◆ What you are asked to do:
Only the lines from the one with "CPAP pressure range needs" to the end of the data below should be given again, exactly, with both ends included and pictures omitted.

◆ Excerpted records:
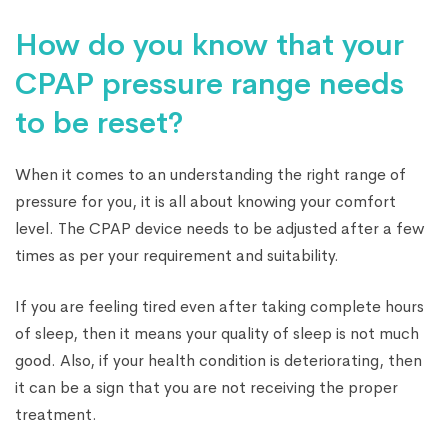
How do you know that your
CPAP pressure range needs
to be reset?
When it comes to an understanding the right range of
pressure for you, it is all about knowing your comfort
level. The CPAP device needs to be adjusted after a few
times as per your requirement and suitability.
If you are feeling tired even after taking complete hours
of sleep, then it means your quality of sleep is not much
good. Also, if your health condition is deteriorating, then
it can be a sign that you are not receiving the proper
treatment.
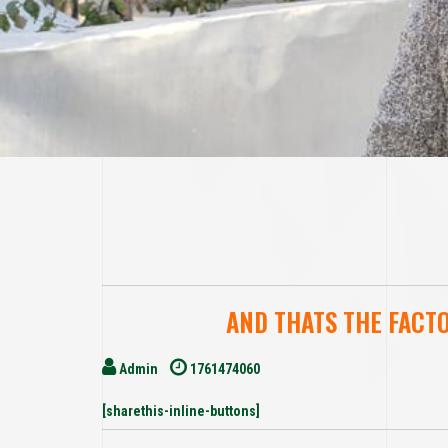
AND THATS THE FACT
Admin
1761474060
[sharethis-inline-buttons]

◆ Result:
CPAP pressure range needs
to be reset?
When it comes to an understanding the right range of
pressure for you, it is all about knowing your comfort
level. The CPAP device needs to be adjusted after a few
times as per your requirement and suitability.
If you are feeling tired even after taking complete hours
of sleep, then it means your quality of sleep is not much
good. Also, if your health condition is deteriorating, then
it can be a sign that you are not receiving the proper
treatment.
AND THATS THE FACT
Admin
1761474060
[sharethis-inline-buttons]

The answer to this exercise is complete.